Наша маленькая каюта была набита провожающими: Тод, Туша, Джоанна, Густав, наши вещи и море цветов, которых они подарили нам. Туша пустил по кругу начатую бутылку ирландского виски и требовал, чтобы выпили все.

– Только чтобы убивать микроб, – согласилась Джоанна. Она уже была здорово навеселе после нескольких рюмок шерри. Туша сдвинул ей шляпу набок, так что она казалась совершенно окосевшей.

– Иисус встречает свою скорбящую мать, – сказал ей Туша, напоминая мне о том вечере, когда мы ходили на костюмированные танцы, и о том, что случилось потом, когда он сражался с Джоанной на лестнице. Всем отчего-то стало грустно, но ненадолго, потому что Туша завопил:

– Кэтлин, Бэйба, здоровья вам, богатства, будьте всегда такими милыми, как сейчас, и пусть ничто на свете не изменит вас!

Он подхватил Бэйбу и поднял ее к потолку.

– Боже! – охнула она, стукнувшись головой об абажур.

Ударил колокол, и чей-то голос объявил, что все провожающие должны покинуть корабль.

– Святой Моисей, нам придется добираться вплавь, – воскликнул Туша, а Джоанна охнула: – Майн Гот!

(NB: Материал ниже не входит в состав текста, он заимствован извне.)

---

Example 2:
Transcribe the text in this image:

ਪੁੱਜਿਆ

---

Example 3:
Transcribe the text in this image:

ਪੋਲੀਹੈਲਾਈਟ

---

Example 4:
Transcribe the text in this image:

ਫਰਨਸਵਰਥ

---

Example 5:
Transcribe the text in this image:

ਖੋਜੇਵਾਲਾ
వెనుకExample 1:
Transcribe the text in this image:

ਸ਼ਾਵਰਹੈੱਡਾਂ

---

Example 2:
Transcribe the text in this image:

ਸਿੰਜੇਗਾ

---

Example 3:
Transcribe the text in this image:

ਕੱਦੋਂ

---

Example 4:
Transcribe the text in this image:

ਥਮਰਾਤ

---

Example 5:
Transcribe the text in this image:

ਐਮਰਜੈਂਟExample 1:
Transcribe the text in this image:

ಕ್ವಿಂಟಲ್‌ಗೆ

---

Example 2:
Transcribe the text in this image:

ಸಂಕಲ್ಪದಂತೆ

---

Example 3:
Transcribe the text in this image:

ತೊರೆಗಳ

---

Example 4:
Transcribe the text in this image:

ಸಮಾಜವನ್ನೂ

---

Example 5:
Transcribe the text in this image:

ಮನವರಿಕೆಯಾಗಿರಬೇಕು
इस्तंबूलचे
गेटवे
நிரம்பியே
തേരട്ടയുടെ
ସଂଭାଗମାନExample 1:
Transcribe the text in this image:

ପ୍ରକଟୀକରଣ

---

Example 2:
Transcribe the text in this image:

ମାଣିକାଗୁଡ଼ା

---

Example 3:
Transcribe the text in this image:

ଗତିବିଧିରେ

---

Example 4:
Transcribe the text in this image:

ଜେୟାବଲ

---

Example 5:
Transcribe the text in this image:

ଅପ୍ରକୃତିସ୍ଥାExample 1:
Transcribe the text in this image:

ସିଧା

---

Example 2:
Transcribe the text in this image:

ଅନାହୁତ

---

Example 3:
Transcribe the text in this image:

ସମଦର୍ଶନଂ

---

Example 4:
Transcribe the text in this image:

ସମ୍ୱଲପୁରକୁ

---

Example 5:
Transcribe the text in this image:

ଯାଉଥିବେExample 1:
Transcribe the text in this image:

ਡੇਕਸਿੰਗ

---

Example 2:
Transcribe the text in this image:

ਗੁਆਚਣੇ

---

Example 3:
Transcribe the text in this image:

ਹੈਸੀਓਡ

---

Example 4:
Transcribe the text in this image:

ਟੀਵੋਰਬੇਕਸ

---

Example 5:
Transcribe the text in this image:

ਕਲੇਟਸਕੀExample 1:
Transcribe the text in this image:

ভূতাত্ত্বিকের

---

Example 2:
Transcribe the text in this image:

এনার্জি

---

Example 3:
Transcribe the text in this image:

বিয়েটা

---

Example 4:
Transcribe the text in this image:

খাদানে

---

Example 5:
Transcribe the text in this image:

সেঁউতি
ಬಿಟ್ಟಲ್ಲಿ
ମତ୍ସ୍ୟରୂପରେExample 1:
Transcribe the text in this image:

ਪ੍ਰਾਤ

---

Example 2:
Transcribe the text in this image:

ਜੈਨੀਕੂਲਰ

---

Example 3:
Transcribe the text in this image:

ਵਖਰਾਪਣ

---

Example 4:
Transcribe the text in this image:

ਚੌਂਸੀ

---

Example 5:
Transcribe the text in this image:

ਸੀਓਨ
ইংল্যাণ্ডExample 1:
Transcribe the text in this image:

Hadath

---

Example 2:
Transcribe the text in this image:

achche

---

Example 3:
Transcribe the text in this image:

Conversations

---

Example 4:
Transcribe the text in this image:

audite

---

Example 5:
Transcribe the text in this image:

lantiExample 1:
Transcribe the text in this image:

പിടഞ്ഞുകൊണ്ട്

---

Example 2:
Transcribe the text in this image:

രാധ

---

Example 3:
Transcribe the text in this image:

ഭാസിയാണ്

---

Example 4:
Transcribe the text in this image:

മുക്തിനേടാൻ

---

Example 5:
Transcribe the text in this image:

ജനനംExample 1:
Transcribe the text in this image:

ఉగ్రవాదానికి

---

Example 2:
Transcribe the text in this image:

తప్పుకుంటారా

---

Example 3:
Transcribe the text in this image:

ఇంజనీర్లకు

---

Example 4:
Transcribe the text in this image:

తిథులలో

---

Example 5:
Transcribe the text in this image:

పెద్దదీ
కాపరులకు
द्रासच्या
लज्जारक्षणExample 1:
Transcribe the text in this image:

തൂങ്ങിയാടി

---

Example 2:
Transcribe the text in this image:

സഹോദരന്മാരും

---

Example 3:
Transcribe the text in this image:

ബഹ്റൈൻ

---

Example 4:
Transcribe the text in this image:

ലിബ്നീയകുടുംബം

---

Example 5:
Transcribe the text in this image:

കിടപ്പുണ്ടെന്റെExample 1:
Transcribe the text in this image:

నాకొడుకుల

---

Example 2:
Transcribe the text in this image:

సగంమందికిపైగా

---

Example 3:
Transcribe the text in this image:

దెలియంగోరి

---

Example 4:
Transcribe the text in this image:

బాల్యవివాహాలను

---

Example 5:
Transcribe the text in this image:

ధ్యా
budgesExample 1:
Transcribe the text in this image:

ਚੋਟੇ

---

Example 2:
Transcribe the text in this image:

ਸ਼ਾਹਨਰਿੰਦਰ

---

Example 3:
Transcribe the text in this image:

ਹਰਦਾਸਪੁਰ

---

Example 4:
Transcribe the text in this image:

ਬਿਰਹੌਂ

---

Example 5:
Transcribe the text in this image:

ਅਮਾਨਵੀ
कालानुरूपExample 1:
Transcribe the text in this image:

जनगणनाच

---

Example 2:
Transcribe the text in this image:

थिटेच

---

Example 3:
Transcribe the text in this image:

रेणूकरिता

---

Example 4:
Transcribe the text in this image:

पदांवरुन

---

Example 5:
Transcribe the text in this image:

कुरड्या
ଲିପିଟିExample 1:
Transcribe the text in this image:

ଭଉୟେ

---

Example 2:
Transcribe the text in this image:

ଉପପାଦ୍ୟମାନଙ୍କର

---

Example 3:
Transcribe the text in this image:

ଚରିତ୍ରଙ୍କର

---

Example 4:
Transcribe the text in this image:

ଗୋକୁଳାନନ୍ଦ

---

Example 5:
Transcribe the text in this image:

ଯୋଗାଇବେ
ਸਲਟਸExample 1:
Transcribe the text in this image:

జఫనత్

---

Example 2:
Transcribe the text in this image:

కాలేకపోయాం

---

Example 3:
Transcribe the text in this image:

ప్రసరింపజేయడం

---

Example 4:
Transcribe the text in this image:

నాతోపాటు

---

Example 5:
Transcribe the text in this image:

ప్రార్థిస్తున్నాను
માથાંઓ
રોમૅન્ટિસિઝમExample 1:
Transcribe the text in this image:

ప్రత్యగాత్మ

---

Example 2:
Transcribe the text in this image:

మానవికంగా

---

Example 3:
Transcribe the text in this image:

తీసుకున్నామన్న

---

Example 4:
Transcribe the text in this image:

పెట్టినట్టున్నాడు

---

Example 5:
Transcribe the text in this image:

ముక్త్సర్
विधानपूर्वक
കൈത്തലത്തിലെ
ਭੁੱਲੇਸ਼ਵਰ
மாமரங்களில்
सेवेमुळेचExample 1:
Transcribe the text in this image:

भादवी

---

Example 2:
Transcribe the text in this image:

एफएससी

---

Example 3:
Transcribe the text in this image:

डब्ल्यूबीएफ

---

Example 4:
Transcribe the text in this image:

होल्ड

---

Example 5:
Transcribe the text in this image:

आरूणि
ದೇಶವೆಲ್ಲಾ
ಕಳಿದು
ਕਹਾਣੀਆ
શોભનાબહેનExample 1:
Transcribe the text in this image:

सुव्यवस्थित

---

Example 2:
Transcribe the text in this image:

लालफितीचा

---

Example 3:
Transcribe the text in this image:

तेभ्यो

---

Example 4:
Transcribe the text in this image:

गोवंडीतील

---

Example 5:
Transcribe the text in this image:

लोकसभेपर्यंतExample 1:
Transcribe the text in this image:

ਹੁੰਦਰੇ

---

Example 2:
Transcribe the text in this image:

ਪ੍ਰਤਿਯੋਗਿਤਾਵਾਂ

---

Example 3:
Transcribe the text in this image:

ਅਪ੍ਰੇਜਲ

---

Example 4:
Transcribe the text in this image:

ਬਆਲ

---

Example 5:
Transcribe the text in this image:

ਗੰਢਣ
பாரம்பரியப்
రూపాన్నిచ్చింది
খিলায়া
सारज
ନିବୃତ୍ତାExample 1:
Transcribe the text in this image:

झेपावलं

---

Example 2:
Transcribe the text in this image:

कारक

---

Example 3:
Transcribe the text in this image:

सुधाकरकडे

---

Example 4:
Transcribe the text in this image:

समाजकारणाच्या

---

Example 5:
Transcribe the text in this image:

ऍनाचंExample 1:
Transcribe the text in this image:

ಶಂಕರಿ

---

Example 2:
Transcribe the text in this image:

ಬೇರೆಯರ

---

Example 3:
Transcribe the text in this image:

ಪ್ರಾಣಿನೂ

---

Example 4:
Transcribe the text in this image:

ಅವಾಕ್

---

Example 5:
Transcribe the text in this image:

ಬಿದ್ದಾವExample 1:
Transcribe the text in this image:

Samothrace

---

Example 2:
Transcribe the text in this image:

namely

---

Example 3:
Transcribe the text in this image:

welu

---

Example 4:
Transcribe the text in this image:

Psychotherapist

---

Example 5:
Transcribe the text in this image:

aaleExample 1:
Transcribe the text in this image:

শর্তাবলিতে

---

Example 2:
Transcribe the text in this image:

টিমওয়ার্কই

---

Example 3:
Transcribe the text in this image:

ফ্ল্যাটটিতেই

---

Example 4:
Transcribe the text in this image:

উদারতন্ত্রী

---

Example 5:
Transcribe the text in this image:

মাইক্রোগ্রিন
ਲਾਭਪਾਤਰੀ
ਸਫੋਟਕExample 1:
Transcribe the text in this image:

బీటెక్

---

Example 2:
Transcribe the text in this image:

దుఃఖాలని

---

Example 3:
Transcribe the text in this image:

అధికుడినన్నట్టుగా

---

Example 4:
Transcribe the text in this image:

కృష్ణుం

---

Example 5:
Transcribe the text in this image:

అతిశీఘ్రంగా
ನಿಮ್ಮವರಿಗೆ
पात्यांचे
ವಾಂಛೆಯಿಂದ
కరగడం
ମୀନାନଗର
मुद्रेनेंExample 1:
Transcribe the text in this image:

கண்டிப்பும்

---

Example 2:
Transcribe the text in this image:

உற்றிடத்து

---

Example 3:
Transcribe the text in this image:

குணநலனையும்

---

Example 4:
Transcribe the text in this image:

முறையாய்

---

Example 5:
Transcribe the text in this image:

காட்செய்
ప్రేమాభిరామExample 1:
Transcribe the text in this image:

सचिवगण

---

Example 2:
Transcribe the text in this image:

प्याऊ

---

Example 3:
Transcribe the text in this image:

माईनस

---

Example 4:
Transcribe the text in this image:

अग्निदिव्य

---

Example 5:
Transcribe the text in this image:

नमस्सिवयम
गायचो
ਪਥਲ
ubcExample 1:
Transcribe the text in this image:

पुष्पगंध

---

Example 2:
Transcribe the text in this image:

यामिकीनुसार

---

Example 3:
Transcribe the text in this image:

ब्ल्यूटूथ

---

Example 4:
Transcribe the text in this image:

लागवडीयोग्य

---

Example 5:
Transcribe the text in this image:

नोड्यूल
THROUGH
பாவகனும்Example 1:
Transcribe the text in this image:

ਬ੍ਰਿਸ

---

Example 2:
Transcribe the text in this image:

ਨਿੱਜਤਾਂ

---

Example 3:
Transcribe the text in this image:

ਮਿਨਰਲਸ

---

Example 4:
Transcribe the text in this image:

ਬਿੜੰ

Тод поднял воротник своего плаща и осенил нас крестным знамением шутки ради. Они гурьбой заторопились к выходу, оставив нам помятые розы и недопитую бутылку виски с еще влажным от прикосновений их ртов горлышком.

– Он так и не пришел, – сказала я Бэйбе, и она обняла меня. Мы обе заплакали.

– Я сойду с ума, я сойду с ума, – повторяла я, всхлипывая.

– О, нет, только не это, – ответила она, – подожди, хоть до Англии доберемся.

Тут Бэйба вспомнила про громадную сумму денег, которой мы располагаем.

– Боже, наши деньги, наши сумочки!

Она смахнула с кровати наши чемоданы и груду свертков из бурой бумаги, под которыми лежали наши сумочки. В последний момент мы обнаружили, что наши вещи не влезают в чемодан, и пришлось их заворачивать в бумагу. Бэйба сказала, что нам придется брать тележку, когда мы прибудем в Ливерпуль.

– Будем караулить всю ночь, – заявила она, – кто знает, вдруг сюда ввалится какой-нибудь негодяй, изнасилует нас и украдет деньги!

– Я не смогу забыть его, – сказала я ей, подходя к зеркалу и утирая слезы над раковиной.

– Никто и не просит тебя об этом, – ответила Бэйба, – но в любом случае не вешай нос, мы с тобой прекрасно устроимся в Сохо.

Прозвучало новое объявление по корабельному радио. Я слушала его, трепеща от надежды, что, может быть, услышу о нем, но все было напрасно.

– Можно понять по моему виду, что я девушка с прошлым? – спросила я Бэйбу. Я так осунулась, что теперь мне не надо было втягивать щеки, чтобы казаться худощавее.

Она ответила, глядя на меня в зеркало:

– Можно понять, что ты не спала как следует последние шесть месяцев, вот что можно понять.

Сказав это, она нажала на кнопку звонка. Пришел стюард.

– Я случайно, – сказала ему Бэйба.

Он посмотрел на ужасный хаос в каюте, на валявшуюся на полу одежду и смятые цветы, на меня в слезах и на Бэйбу, которая поглаживала почти пустую бутылку виски у себя на коленях. Он покачал головой и ушел.